**What the task asks**
Gather every line in the entries below that contains the word "brumaire", and copy each such line in full.

**Data extract**
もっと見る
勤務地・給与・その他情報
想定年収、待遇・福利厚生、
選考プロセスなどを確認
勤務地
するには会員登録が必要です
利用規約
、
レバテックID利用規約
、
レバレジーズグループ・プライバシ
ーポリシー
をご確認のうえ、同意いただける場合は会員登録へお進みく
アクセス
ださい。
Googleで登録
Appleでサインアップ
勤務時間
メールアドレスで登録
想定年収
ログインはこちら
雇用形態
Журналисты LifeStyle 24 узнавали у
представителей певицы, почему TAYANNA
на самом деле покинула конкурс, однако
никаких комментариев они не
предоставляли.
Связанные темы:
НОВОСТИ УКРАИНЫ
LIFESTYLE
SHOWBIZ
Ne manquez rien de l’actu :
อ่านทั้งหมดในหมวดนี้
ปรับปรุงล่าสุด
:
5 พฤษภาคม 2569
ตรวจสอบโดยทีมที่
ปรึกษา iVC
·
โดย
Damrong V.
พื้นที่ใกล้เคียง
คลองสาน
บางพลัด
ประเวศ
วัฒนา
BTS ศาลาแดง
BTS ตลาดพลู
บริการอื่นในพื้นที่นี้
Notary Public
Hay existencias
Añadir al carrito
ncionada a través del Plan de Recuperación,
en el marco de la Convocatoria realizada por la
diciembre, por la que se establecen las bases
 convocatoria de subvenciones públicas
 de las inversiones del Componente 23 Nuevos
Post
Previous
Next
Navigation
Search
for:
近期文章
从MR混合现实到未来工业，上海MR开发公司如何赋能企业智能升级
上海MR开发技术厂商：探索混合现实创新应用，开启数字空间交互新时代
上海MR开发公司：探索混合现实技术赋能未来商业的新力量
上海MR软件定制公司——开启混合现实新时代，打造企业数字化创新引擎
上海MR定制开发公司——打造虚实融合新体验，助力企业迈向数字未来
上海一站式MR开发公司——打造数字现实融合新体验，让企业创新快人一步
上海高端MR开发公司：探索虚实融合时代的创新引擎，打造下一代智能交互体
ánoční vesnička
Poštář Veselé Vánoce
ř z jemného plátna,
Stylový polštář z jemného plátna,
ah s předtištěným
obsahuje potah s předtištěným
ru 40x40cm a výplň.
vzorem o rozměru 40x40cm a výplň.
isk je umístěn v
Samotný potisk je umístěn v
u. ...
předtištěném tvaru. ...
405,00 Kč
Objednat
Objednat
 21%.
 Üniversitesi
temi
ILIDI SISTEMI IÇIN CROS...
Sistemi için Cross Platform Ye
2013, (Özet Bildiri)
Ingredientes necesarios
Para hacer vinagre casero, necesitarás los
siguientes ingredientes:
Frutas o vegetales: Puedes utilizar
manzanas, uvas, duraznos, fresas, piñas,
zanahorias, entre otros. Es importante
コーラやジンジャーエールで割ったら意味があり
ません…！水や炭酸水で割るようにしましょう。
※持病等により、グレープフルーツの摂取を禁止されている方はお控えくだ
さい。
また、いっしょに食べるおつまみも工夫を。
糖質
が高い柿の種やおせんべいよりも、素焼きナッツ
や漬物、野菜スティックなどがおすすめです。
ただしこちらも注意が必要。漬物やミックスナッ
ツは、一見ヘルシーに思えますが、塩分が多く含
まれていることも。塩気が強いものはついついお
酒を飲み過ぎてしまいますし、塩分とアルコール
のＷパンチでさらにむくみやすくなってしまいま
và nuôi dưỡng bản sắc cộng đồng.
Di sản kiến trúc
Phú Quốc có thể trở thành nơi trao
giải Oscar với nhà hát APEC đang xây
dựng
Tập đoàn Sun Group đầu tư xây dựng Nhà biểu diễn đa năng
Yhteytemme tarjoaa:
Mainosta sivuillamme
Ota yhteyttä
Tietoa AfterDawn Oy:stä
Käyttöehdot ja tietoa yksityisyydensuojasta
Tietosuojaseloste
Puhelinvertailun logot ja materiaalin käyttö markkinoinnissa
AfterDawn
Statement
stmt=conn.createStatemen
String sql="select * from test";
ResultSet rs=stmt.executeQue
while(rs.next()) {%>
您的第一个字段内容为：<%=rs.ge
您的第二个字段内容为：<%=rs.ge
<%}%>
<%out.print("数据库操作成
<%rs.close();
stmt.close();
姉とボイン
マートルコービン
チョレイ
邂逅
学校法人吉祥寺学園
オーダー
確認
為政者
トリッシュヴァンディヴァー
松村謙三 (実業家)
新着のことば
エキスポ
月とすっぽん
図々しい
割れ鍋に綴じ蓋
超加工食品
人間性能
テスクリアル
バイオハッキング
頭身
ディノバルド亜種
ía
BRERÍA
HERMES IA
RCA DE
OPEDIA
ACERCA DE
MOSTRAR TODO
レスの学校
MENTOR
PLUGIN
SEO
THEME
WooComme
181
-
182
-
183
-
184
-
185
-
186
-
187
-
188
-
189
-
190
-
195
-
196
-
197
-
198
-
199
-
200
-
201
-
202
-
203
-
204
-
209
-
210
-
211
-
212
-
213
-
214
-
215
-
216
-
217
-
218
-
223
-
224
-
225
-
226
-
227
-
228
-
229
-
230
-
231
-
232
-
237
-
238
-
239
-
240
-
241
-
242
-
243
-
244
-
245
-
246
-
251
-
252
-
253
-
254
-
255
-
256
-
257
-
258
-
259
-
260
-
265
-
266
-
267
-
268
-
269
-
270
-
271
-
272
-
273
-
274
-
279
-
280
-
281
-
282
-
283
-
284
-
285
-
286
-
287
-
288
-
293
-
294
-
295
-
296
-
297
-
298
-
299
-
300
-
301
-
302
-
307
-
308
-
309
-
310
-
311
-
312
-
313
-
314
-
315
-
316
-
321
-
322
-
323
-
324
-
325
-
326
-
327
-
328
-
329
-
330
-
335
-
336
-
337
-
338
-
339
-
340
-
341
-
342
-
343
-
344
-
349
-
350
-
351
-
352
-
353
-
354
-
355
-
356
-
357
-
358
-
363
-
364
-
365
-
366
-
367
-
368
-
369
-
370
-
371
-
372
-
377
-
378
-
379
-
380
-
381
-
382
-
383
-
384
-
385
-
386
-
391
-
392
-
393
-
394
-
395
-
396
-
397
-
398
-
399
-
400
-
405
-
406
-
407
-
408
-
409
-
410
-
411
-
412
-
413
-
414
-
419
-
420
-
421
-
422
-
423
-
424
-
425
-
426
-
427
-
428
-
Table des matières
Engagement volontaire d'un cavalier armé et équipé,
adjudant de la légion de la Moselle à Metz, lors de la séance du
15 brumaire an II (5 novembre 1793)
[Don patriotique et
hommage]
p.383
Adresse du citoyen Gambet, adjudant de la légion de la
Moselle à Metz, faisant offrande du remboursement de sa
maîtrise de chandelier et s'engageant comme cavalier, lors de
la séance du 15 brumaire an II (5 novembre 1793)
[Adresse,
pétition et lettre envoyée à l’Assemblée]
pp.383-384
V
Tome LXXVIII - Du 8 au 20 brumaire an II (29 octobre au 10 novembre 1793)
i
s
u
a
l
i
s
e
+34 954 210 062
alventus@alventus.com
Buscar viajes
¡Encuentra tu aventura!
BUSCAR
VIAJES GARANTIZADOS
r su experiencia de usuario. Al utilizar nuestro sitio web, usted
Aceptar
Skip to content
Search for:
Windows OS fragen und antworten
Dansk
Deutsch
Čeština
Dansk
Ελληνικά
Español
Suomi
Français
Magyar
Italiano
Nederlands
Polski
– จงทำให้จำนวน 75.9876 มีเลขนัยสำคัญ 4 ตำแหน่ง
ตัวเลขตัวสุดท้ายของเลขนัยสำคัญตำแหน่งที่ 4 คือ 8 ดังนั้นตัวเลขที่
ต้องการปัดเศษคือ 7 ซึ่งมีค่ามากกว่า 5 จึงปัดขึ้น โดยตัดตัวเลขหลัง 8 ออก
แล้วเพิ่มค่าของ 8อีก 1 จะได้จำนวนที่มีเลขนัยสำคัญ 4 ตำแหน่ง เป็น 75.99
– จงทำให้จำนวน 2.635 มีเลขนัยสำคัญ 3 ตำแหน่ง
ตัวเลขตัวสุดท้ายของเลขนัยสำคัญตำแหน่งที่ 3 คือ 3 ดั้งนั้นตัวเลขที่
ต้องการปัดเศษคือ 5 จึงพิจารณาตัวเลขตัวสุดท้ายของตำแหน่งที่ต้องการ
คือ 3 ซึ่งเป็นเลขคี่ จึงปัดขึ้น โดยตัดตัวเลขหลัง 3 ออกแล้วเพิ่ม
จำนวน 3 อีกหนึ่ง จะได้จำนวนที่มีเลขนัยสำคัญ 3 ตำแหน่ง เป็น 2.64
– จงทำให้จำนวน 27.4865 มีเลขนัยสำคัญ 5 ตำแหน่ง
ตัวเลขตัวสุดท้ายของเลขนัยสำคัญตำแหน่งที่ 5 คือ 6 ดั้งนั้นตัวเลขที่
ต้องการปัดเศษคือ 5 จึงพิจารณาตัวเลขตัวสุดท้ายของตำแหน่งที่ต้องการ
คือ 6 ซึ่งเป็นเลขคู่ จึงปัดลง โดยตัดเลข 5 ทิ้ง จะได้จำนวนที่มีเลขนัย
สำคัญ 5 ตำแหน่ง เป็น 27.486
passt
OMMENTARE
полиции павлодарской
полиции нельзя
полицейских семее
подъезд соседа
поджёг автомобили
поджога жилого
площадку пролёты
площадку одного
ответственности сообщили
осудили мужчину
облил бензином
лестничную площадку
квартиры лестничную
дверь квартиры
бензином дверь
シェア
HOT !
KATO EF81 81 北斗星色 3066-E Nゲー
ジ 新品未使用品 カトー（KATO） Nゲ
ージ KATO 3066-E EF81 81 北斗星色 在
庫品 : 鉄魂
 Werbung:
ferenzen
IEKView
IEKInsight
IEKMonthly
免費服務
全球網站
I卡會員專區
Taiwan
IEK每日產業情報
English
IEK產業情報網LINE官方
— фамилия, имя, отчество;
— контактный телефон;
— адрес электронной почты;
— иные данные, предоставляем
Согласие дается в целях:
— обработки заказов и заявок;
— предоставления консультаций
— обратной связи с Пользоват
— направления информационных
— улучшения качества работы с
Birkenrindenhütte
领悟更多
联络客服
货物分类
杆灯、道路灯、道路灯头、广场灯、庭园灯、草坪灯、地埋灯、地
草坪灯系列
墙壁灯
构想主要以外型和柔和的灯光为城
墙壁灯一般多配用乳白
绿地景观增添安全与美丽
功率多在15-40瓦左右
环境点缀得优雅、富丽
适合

**Solved exercise**
15 brumaire an II (5 novembre 1793)
la séance du 15 brumaire an II (5 novembre 1793)
Tome LXXVIII - Du 8 au 20 brumaire an II (29 octobre au 10 novembre 1793)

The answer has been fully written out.